Information given: Begin

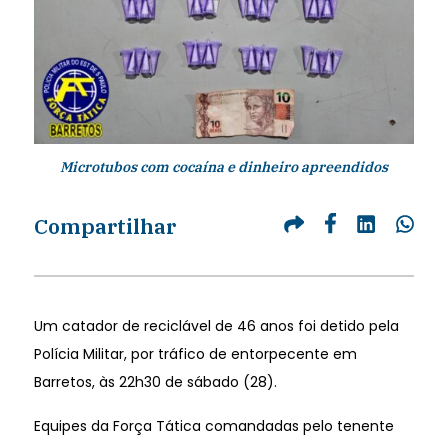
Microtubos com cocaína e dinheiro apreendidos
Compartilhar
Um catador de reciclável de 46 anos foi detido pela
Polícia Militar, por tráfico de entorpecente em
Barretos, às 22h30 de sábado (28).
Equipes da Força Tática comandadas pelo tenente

Information given: End
Information given: Begin

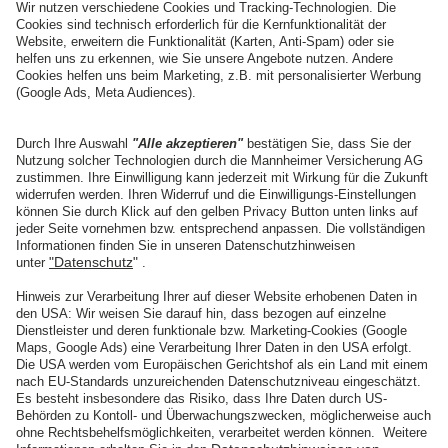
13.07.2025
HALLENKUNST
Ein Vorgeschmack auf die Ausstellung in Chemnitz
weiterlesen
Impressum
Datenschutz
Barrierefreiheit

Information given: End

When you reach the line containing "weiterlesen" in the data above, start copying exactly, and stop after the line containing "Barrierefreiheit".

Exercise solution:
weiterlesen
Impressum
Datenschutz
Barrierefreiheit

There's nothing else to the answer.